■ **Task instructions**:
Put the lines of the data below into a JSON list of strings, one string per line with blank lines left out, starting at the first line and going on through the line that contains "scientific name: Chinavia hilaris". Include only those lines.

■ **Supplied data**:

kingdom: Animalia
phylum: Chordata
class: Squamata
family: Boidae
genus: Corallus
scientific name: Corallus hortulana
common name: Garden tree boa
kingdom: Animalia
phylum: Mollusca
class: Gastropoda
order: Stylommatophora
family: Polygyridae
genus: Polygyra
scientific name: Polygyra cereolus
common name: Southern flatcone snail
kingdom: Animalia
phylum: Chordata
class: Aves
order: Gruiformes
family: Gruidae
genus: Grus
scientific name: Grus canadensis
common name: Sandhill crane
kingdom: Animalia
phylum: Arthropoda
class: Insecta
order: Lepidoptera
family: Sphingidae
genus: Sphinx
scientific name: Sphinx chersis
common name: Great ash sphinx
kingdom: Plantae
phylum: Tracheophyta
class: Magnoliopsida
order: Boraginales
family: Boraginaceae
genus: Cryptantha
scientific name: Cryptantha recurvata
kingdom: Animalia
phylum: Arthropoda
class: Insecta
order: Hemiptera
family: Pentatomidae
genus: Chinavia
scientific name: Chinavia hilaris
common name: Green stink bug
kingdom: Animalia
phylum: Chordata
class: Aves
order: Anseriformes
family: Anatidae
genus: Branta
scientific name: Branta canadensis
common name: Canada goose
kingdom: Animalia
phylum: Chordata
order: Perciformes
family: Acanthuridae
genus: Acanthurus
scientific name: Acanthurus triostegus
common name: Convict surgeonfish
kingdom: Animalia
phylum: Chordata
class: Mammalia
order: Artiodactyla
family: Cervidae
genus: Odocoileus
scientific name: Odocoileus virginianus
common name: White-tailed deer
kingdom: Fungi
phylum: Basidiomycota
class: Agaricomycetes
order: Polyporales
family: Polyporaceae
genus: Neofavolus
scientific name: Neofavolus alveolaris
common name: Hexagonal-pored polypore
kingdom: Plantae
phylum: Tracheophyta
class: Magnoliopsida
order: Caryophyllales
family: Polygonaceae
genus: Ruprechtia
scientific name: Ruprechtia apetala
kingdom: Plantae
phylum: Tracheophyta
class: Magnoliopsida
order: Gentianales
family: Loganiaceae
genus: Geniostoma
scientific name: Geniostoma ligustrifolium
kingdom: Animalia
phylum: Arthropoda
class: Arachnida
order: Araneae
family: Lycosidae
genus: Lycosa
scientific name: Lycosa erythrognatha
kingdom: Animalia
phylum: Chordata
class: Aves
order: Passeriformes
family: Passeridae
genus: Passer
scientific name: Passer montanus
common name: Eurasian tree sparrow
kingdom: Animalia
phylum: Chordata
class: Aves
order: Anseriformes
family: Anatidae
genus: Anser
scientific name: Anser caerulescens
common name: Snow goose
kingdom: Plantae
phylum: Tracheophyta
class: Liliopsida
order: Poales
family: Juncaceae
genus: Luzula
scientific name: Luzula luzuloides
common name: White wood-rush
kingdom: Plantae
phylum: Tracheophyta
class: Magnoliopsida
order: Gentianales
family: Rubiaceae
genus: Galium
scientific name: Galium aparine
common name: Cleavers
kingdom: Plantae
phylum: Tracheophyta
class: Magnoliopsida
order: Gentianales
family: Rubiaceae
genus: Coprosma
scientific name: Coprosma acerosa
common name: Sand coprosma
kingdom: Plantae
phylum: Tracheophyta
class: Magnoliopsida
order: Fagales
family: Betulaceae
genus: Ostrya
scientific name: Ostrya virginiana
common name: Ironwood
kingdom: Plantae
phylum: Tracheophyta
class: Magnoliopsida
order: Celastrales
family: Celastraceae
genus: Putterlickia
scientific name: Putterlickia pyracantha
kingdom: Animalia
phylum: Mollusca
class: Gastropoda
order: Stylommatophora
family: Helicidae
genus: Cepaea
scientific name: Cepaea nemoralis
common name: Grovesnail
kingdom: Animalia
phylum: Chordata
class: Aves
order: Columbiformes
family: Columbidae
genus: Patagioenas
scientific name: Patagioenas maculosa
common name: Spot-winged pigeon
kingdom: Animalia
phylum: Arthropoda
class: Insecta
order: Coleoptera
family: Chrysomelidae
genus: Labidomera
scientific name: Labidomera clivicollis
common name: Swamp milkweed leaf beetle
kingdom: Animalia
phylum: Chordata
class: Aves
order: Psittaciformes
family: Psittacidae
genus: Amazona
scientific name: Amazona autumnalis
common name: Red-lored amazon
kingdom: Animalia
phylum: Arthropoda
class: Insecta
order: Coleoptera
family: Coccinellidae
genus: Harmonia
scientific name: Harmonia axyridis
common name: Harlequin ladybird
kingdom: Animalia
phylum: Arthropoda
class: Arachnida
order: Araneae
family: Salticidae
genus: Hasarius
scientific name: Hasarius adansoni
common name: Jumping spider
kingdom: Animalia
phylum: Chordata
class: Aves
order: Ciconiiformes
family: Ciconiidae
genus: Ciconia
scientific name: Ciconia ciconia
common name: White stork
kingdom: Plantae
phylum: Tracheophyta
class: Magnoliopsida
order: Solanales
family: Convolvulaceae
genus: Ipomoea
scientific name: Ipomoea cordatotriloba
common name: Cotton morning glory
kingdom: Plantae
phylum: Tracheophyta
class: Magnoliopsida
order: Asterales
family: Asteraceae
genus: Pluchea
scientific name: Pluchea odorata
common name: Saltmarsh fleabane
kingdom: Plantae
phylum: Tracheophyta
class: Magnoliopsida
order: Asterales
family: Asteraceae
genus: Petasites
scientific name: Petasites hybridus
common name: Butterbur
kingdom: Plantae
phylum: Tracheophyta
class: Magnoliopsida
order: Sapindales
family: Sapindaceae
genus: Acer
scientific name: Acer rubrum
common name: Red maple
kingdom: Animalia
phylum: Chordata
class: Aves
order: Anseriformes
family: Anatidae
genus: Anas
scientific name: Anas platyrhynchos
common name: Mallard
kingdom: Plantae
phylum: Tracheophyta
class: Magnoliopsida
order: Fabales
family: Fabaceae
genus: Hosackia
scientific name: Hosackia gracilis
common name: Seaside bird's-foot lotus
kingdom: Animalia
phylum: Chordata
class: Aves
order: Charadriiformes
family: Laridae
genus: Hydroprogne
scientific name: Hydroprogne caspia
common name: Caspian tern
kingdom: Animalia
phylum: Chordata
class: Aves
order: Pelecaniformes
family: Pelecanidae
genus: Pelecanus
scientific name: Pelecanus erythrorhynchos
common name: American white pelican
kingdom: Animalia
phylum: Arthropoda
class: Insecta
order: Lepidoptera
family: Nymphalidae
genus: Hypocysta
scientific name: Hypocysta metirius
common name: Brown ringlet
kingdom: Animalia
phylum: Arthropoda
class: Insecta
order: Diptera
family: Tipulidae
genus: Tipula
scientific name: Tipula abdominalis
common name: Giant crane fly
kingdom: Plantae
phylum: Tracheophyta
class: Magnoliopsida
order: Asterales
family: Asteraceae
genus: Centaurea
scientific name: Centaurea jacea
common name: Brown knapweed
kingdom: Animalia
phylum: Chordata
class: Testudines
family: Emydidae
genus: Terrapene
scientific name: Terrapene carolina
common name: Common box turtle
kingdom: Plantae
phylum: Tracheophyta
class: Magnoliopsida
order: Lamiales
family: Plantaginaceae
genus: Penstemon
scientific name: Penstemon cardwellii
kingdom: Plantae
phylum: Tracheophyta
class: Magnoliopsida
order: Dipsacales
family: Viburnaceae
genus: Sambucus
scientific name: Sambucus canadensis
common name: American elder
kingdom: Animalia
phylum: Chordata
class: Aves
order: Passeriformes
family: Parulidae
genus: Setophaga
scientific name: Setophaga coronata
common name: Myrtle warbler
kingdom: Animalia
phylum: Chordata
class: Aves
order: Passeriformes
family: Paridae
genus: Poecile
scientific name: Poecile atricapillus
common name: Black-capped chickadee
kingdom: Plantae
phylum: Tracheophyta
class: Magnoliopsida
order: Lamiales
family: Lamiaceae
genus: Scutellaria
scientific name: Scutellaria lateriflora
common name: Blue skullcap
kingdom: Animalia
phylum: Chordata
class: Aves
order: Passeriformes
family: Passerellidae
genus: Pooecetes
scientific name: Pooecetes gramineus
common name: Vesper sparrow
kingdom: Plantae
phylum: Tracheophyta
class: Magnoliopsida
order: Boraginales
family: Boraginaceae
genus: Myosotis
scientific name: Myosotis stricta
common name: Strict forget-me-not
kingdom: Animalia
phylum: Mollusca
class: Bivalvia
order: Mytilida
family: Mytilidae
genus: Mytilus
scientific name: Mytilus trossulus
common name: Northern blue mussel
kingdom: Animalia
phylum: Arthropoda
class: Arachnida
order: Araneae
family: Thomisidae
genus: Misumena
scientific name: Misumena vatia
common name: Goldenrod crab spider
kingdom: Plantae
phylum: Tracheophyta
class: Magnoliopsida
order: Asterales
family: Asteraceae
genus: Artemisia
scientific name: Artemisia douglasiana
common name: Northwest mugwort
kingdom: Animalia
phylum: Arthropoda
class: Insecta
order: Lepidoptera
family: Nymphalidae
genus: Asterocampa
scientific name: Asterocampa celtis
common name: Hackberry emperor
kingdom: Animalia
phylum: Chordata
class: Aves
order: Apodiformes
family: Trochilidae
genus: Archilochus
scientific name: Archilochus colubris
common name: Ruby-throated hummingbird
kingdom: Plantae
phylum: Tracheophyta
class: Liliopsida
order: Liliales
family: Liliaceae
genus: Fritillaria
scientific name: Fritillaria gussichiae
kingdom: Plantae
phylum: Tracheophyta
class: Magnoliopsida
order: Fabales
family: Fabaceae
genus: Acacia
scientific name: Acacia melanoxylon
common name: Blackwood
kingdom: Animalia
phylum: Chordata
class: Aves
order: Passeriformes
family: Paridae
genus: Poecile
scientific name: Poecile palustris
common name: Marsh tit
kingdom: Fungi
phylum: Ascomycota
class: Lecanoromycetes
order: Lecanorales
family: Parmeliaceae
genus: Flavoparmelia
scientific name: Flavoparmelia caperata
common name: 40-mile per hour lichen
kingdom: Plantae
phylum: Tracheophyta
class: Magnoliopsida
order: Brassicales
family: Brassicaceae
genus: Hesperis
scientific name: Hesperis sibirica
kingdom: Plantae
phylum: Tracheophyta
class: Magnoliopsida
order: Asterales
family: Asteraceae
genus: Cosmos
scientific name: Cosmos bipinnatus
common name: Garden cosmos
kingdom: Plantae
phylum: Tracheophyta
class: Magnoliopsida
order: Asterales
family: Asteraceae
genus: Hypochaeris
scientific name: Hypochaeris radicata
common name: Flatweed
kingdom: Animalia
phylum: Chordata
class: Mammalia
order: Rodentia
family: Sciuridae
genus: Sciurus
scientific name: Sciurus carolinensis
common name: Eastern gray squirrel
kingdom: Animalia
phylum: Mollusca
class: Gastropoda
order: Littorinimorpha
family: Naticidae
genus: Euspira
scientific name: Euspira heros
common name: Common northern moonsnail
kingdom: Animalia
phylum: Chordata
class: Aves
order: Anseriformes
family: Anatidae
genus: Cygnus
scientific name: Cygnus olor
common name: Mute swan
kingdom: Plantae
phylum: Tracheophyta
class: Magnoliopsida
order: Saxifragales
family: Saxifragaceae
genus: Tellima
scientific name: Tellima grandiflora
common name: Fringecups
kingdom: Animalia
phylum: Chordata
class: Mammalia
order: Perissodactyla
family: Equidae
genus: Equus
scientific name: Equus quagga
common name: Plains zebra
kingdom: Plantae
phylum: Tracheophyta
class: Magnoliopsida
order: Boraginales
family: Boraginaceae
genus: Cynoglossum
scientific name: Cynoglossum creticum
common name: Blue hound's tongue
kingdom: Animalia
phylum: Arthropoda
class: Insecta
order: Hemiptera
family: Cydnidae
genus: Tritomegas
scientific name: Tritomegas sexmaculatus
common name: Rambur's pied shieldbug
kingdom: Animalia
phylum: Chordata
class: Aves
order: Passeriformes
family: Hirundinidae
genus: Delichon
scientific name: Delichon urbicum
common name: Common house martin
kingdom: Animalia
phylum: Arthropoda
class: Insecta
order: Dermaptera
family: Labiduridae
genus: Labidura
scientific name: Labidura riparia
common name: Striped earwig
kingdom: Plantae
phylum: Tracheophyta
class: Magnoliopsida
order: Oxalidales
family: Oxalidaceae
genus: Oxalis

■ **Exercise result**:
[
  "kingdom: Animalia",
  "phylum: Chordata",
  "class: Squamata",
  "family: Boidae",
  "genus: Corallus",
  "scientific name: Corallus hortulana",
  "common name: Garden tree boa",
  "kingdom: Animalia",
  "phylum: Mollusca",
  "class: Gastropoda",
  "order: Stylommatophora",
  "family: Polygyridae",
  "genus: Polygyra",
  "scientific name: Polygyra cereolus",
  "common name: Southern flatcone snail",
  "kingdom: Animalia",
  "phylum: Chordata",
  "class: Aves",
  "order: Gruiformes",
  "family: Gruidae",
  "genus: Grus",
  "scientific name: Grus canadensis",
  "common name: Sandhill crane",
  "kingdom: Animalia",
  "phylum: Arthropoda",
  "class: Insecta",
  "order: Lepidoptera",
  "family: Sphingidae",
  "genus: Sphinx",
  "scientific name: Sphinx chersis",
  "common name: Great ash sphinx",
  "kingdom: Plantae",
  "phylum: Tracheophyta",
  "class: Magnoliopsida",
  "order: Boraginales",
  "family: Boraginaceae",
  "genus: Cryptantha",
  "scientific name: Cryptantha recurvata",
  "kingdom: Animalia",
  "phylum: Arthropoda",
  "class: Insecta",
  "order: Hemiptera",
  "family: Pentatomidae",
  "genus: Chinavia",
  "scientific name: Chinavia hilaris"
]